Question

kallisto -s o error

0

Entering edit mode

13 months ago

1_GOld • 0

Hello, I am a student who is trying to do deg through kallisto. The fastq data I use is single end, all sequences are 100bp, and sd is 0. I used kallisto quant -i index -o output --single -l 100 -s 0 fastq and an error occurs. Is there a way to solve this problem? Thank you.

kallisto RNA-seq • 949 views

ADD COMMENT • link 13 months ago by 1_GOld • 0

0

Entering edit mode

Welcome to biostars 1_GOld! Please consider adding more information about the error in order to get a more useful answer. Copy pasting the error you are getting in the terminal is usually a good idea :).

ADD REPLY • link 13 months ago by iraun 6.2k

1

Entering edit mode

13 months ago

dsull ★ 5.8k

That's not what the -l and -s options are used for. Those options have nothing to do with your sequences being 100 bp.

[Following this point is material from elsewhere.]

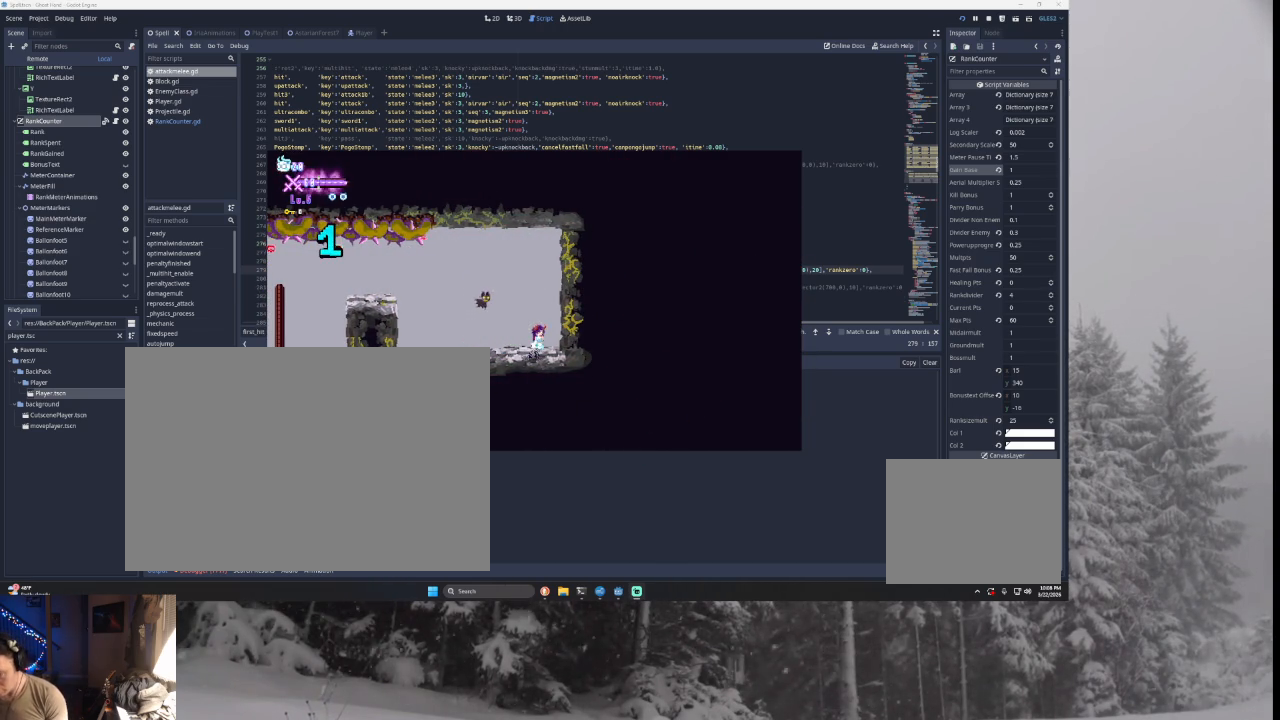
{"buttons": [], "left_stick": "center", "right_stick": "center", "events": []}
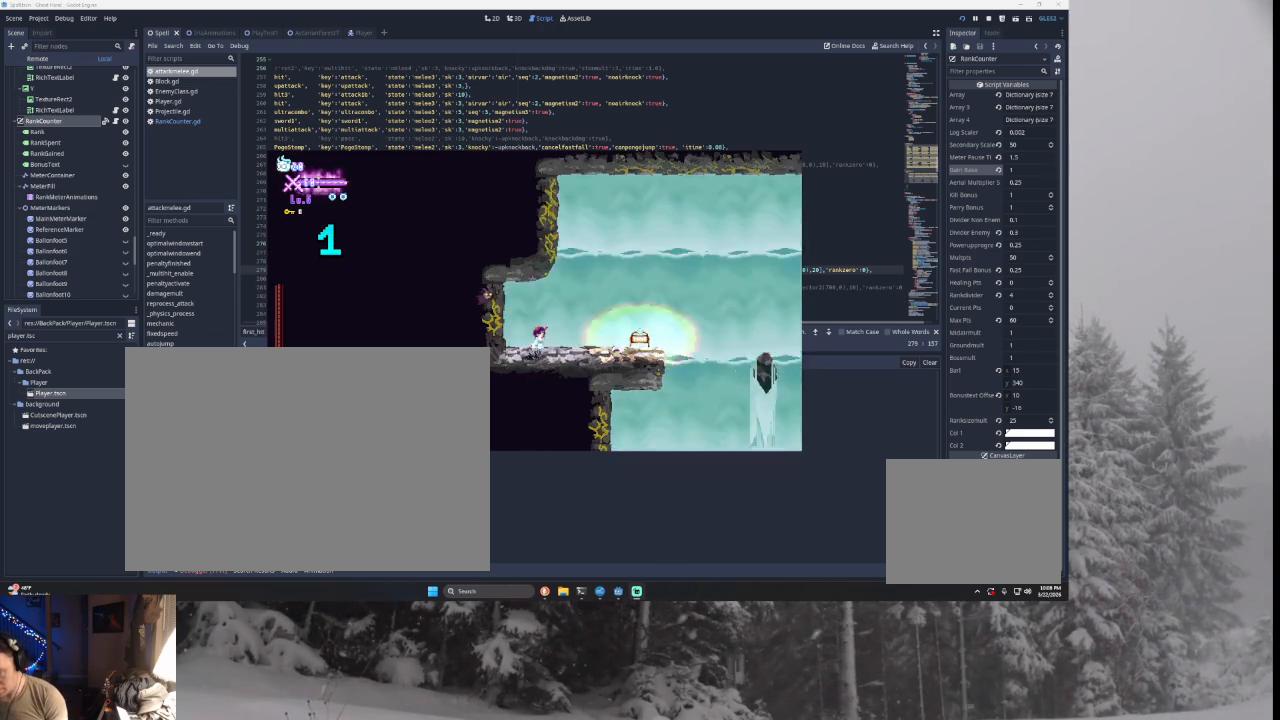
{"buttons": [], "left_stick": "right", "right_stick": "center", "events": [[167, "left_stick", "right"]]}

Those options are for approximating the fragment length distribution which is needed to properly normalize for transcript length (remember: you're sequencing fragments of transcripts, not full transcripts).

If you don't know what to set for those, just go with something reasonable like -l 200 -s 20.

ADD COMMENT • link 13 months ago by dsull ★ 5.8k

0

Entering edit mode

thanks for your comment!

ADD REPLY • link 13 months ago by 1_GOld • 0

score 6 · Accepted Answer · 2023-03-09

Hi 1_GOld,

This can be very confusing when you first start, but the fragment length is not the same as the read length.

When sequencing is conducted, the nucleic acids are fragmented - this can be done physically, using something like sonication, enzymically, using a nuclease of some sort (e.g. RNAse I in Ribo-seq) or the library can be generated using a randomly inserting transposase, as in tagmentation. Either way, you are left with a collection of randomly generated "fragments" of the original molecule. Sequencing adaptors are then added to the ends of these fragments, and a fixed number of nucleotides is sequenced from one (single-end) or both (paired-end) ends of the fragment. Usually only a portion of the fragment is sequenced, and we rarely have the full sequence of a fragment.

So in RNA-seq a full length cDNA might be broken up so:

|>>>>>>>>>>>>>>>>>>>>>>>>>>>>>>>>>>>>>>>>>>>>>>>>>>>>>>>>>>>>>>>>>>>|
                                 | framgementation
                                 V
|>>>>>>>|  |>>>>>>>>>>>>>>>>>>>>|  |>>>>>>>>>>>>>>>>>>>>>>>>| |>>>>>|
                                 | adaptor ligation
                                 V
--|>>>>>>>|--    --|>>>>>>>>>>>>>>>>>>>>|--    --|>>>>>>>>>>>>>>>>>>>>>>>>|--   --|>>>>>|--
                                 |   Single end unstranded sequencing
                                 V
|->>>>>| 100nt               100nt |<<<<<-|    |->>>>>| 100nt                100nt |<<<<<-|
--|>150bp>|--    --|>>>>>>>300bp>>>>>>>>|--    --|>>>>>>>>>350bp>>>>>>>>>>|--   --|120bp|--

In the above, the fragments are 150, 300, 350 and 120bp in length (mean: 230, sd: 112), but the reads are all 100nt long.

You can have a guess at the fragment size distribution using the QC (e.g. a tape station or bioanalzyer run) from the library prep if you have it - if you had your library sequenced commercially, they might have provided this. In the days of full alignment based workflows, there were ways of estimating this from the alignments, but for alignment-free or pseudo-alignment methods, you will need to guess if you don't have the QC.